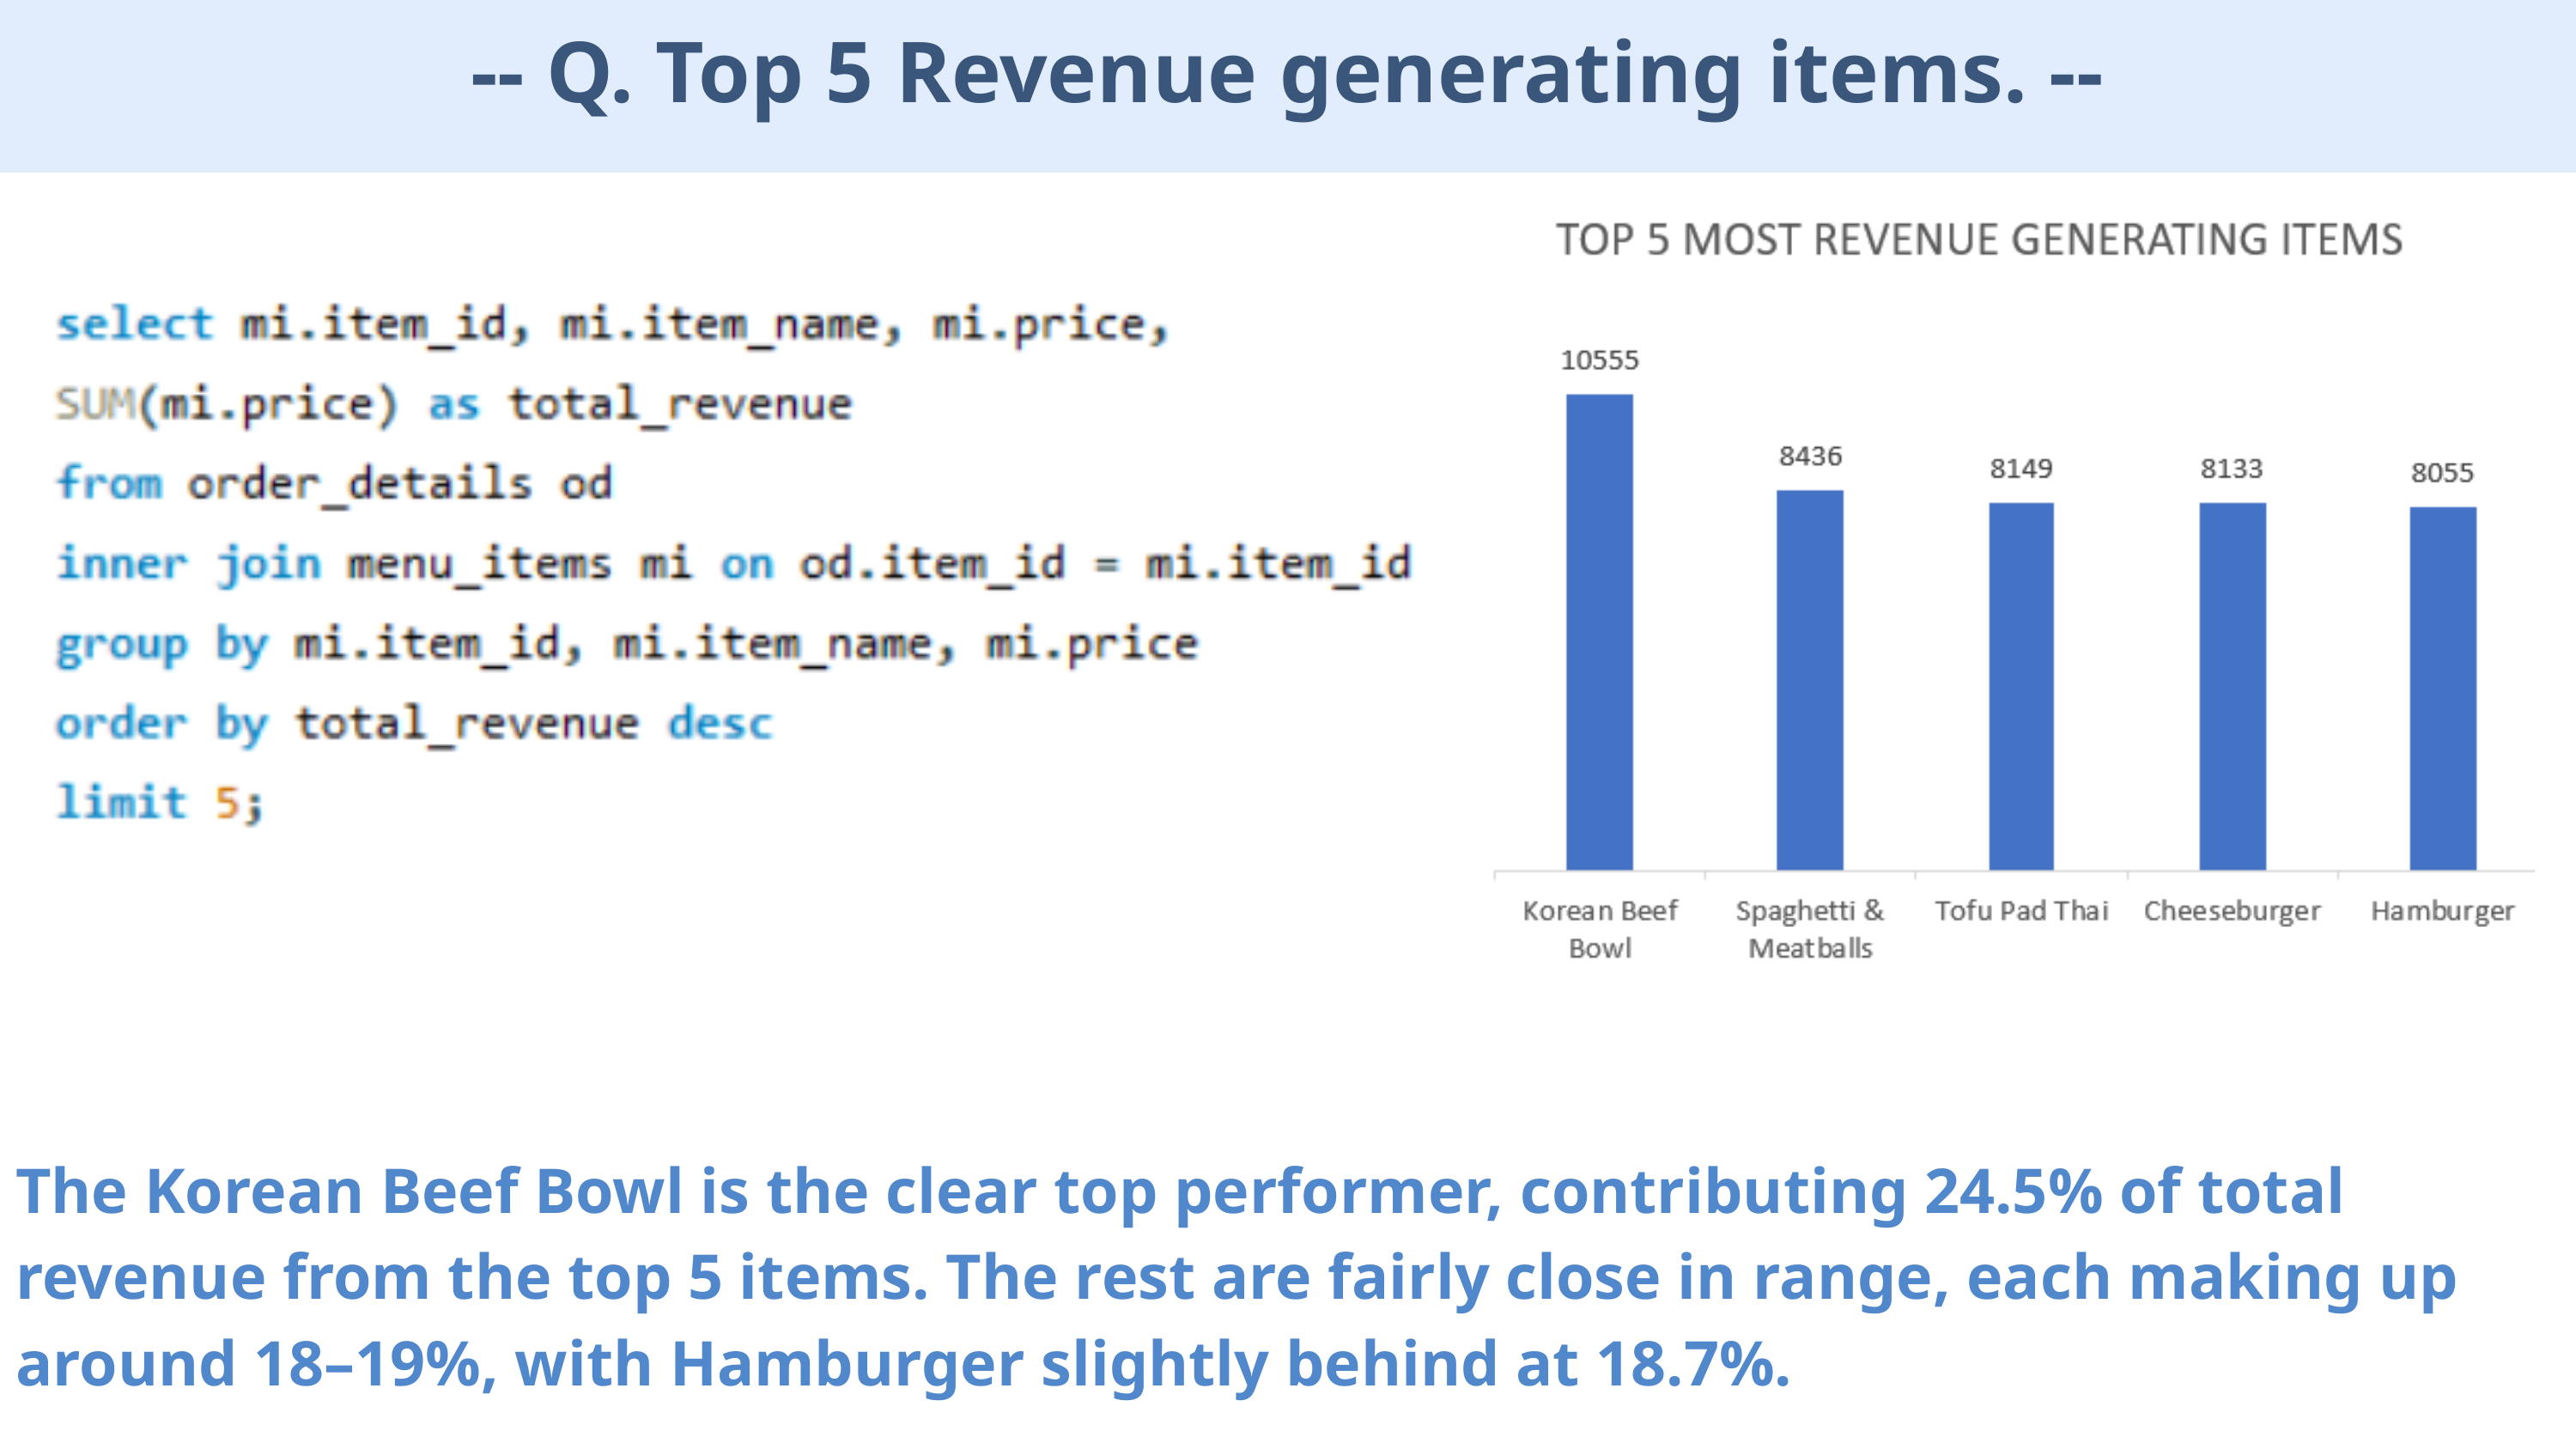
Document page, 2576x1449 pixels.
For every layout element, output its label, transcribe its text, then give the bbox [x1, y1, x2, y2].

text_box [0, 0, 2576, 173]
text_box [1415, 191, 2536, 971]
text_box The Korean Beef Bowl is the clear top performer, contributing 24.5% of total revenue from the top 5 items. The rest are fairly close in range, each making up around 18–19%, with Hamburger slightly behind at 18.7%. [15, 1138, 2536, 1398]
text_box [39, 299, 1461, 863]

# # # #

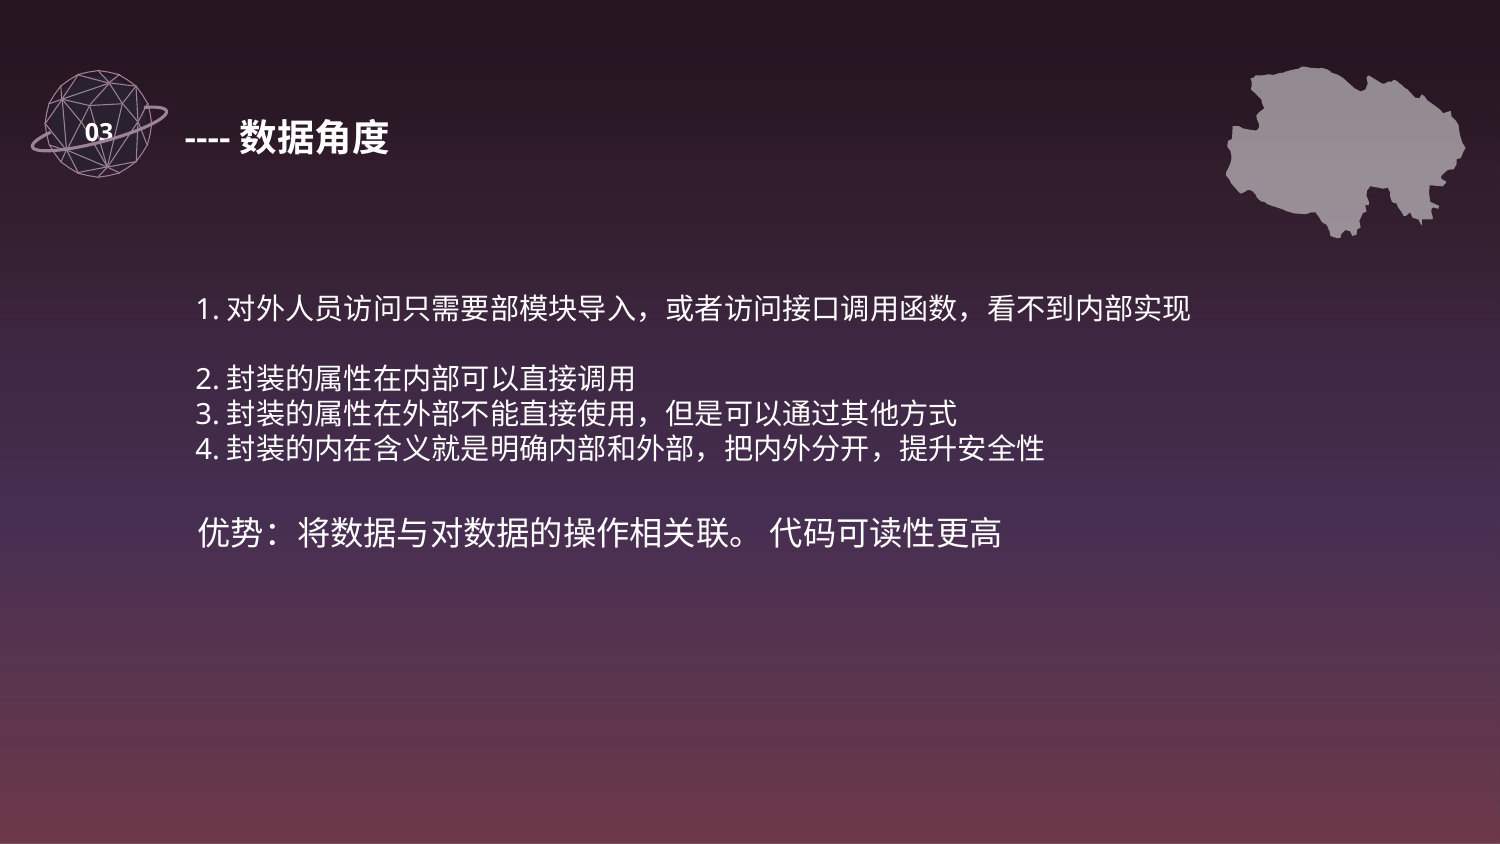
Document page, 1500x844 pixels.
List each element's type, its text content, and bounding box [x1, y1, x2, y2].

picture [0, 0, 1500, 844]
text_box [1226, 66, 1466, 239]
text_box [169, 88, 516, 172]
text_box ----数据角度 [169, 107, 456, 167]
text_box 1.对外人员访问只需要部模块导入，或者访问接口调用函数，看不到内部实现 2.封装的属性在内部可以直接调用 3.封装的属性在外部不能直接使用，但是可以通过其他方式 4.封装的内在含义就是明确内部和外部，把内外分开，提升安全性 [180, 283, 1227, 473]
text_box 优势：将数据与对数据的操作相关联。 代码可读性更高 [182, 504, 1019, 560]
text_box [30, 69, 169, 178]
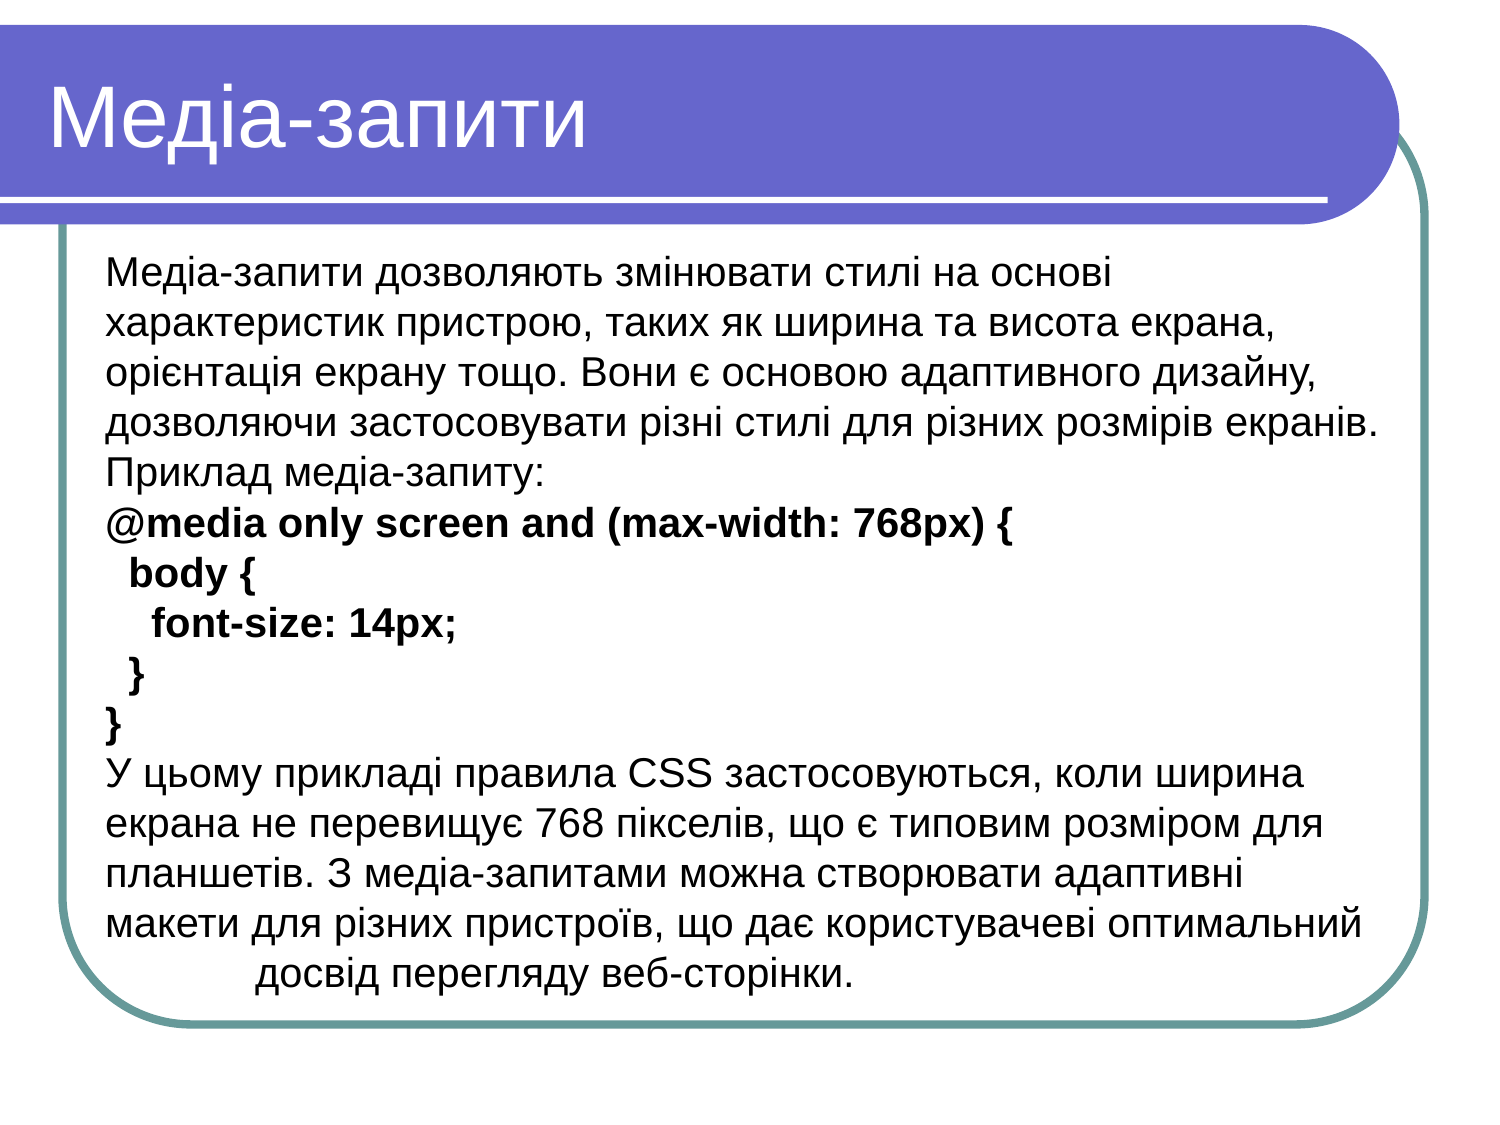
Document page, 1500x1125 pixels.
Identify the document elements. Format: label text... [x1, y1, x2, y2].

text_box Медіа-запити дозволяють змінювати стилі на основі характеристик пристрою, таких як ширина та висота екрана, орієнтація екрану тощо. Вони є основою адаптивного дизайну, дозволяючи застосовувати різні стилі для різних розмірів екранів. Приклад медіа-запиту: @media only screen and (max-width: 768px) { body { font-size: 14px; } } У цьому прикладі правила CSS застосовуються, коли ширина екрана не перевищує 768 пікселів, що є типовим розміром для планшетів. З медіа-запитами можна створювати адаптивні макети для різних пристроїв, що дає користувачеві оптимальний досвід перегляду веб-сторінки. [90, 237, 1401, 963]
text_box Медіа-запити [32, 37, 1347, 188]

# # # #

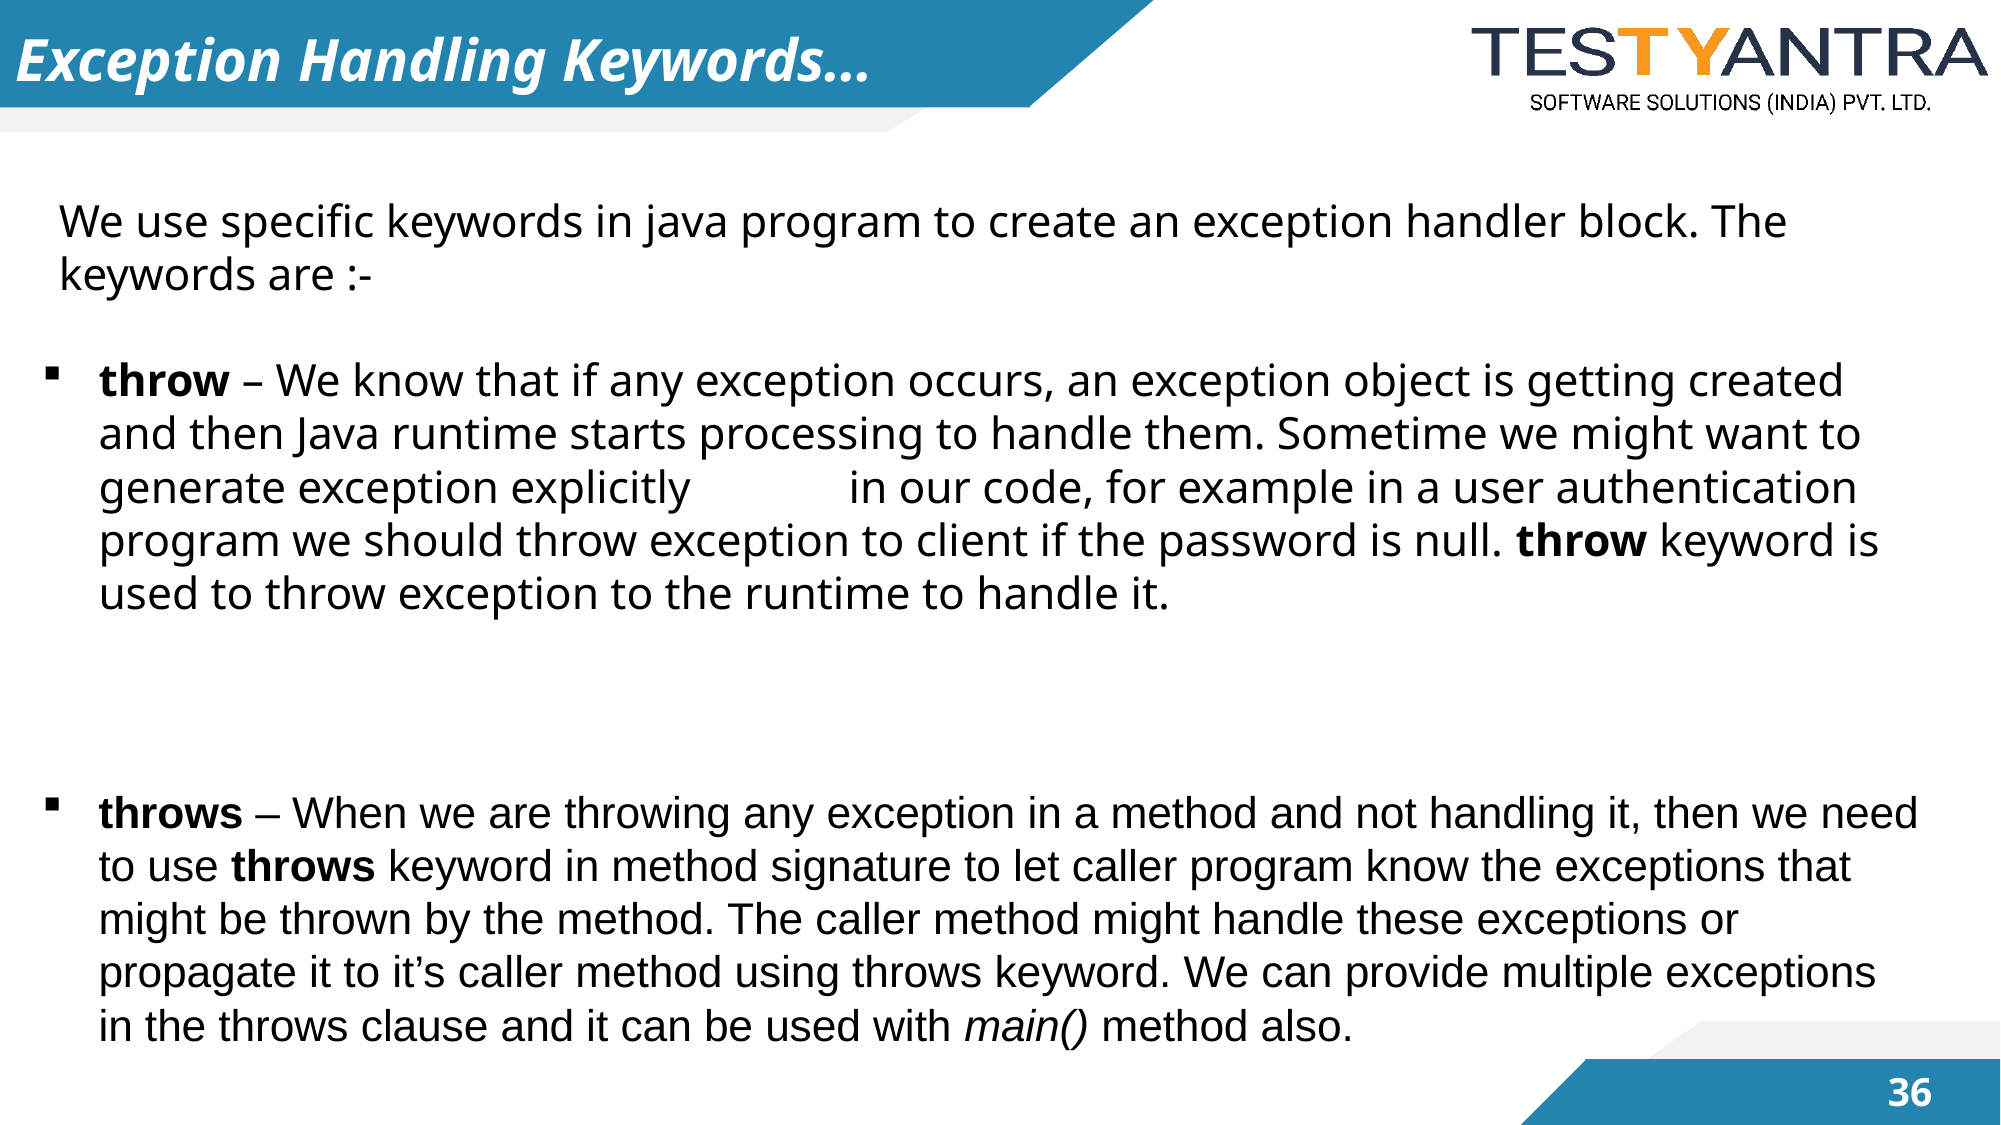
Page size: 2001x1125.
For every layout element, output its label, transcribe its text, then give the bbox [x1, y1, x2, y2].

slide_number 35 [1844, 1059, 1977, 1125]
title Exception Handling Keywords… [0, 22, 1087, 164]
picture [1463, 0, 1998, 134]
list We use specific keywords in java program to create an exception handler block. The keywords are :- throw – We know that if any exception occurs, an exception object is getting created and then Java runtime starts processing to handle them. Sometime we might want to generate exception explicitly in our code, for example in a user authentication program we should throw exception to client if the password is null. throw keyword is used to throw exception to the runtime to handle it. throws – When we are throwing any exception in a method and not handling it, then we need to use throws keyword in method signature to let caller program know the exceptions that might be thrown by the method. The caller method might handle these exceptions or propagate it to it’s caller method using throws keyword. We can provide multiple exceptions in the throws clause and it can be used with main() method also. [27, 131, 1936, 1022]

# # # #

--- Work required ---
Show every line of the listing that includes the word "pixels".

--- Your response ---
Document page, 2576x1449 pixels.
Document page, 1500x844 pixels.
Document page, 1500x1125 pixels.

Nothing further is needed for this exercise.